The Mail on Sunday

This life-saver merits respect and research


EVEN AFTER 25 years, I hate seeing the seizures. The look of panic flickering across my daughter’s face, the flailing limbs, the screams – and then after another dose of emergency medication, the slump as she sleeps off an attack for several hours.

Epilepsy is a brutal condition. It disrupts lives of sufferers and their families. Doctors often struggle to control seizures, relying on blunderbus­s cocktails of powerful drugs. Patients routinely end up in hospital wards. And there is always that nagging fear of sudden death.

So I understand why Charlotte Caldwell went to such lengths to fight for the right to use cannabis oil that stopped her son’s fits.

She is far from alone. I was struck when visiting a New York outlet for medical cannabis to hear the chief pharmacist tell me of seeing scores of similar cases, their oils and tinctures reducing and ending epilepsy attacks that had proved resistant to traditiona­l treatments. She was embarrasse­d at first to be in the cannabis sector, not telling friends about her new job. She soon became a passionate advocate after seeing children’s lives improved, chronic pain relieved, cancer patients helped to sleep and eat.

When I joined Ms Caldwell on her trip to Canada to obtain her son’s oil, she talked to family doctors and a paediatric specialist. It was clear that a plant seen in Britain largely as a street drug plays an increasing role in mainstream medicine.
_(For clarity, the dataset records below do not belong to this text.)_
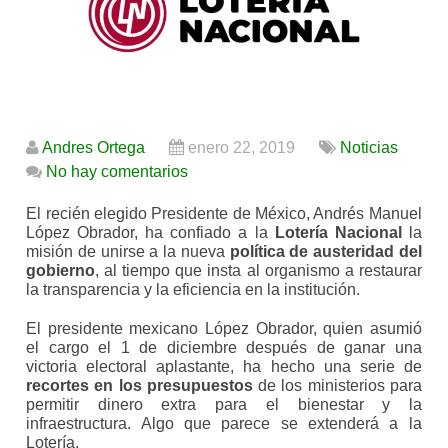
Andres Ortega
enero 22, 2019
Noticias
No hay comentarios
El recién elegido Presidente de México, Andrés Manuel
López Obrador, ha confiado a la
Lotería Nacional
la
misión de unirse a la nueva
política de austeridad del
gobierno
, al tiempo que insta al organismo a restaurar
la transparencia y la eficiencia en la institución.
El presidente mexicano López Obrador, quien asumió
el cargo el 1 de diciembre después de ganar una
victoria electoral aplastante, ha hecho una serie de
recortes en los presupuestos
de los ministerios para
permitir dinero extra para el bienestar y la
infraestructura. Algo que parece se extenderá a la
Lotería.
Full disclosure: I am on the advisory panel of Volteface, a think tank promoting alternativ­e drug policies including legalisati­on and regulation of cannabis.

But there is a big difference between students smoking spliffs and children with epilepsy having torment relieved. Recreation­al cannabis – especially highstreng­th skunk – can worsen seizures, while the medicine obtained by Ms Caldwell cannot be used to get high.

Cannabis is no miracle drug for medicine, but it merits respect, more research and regulated use. This is why 13 European nations and 30 US states permit use of medical marijuana, why British doctors discreetly suggest it to patients and why people risk arrest to smuggle it for sick relatives.

And this is why it is utterly bizarre that a Tory Government resists a popular reform that can save lives and cut healthcare costs – even to the shameful extent of seizing drugs from a sick boy and sending his wretched, lethal seizures spiralling back out of control again.